DATA FOR REVIEW:
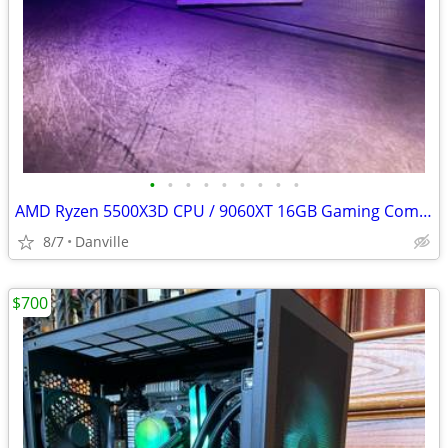
•
•
•
•
•
•
•
•
•
AMD Ryzen 5500X3D CPU / 9060XT 16GB Gaming Computer / PC
8/7
Danville
$700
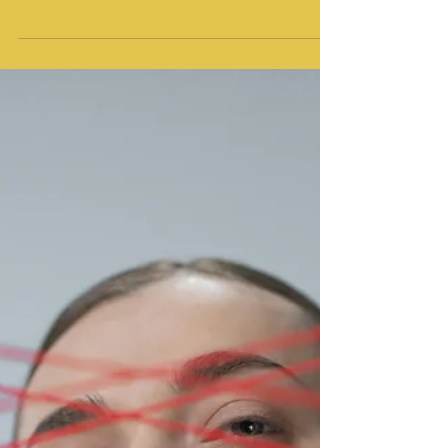
Rejection sensitivity, or rejection sensitive
dysphoria, is often an learned response that
stems from real experiences of feeling
unwanted. Experiential somatic therapy can
help you find freedom from rejection
sensitivity, feel more resilient, and finally
make friends.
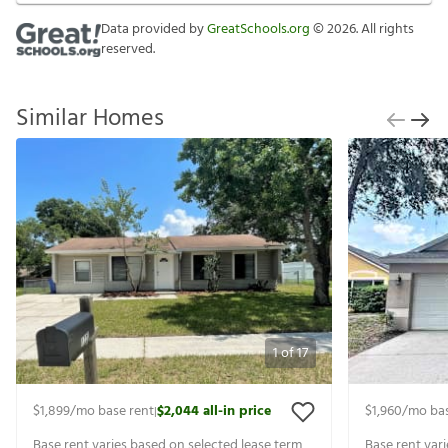
Data provided by
GreatSchools.org
©
2026
. All rights
reserved.
Similar Homes
1
of
17
$1,899
/mo base rent
$2,044
all-in price
$1,960
/mo bas
|
Base rent varies based on selected lease term
Base rent var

ABOUT THIS EXERCISE: Retype the listing above exactly, please. Pictures do not belong in the copy.

TASK RESULT:
•
•
•
•
•
•
•
•
•
AMD Ryzen 5500X3D CPU / 9060XT 16GB Gaming Computer / PC
8/7
Danville
$700
Rejection sensitivity, or rejection sensitive
dysphoria, is often an learned response that
stems from real experiences of feeling
unwanted. Experiential somatic therapy can
help you find freedom from rejection
sensitivity, feel more resilient, and finally
make friends.
Data provided by
GreatSchools.org
©
2026
. All rights
reserved.
Similar Homes
1
of
17
$1,899
/mo base rent
$2,044
all-in price
$1,960
/mo bas
|
Base rent varies based on selected lease term
Base rent var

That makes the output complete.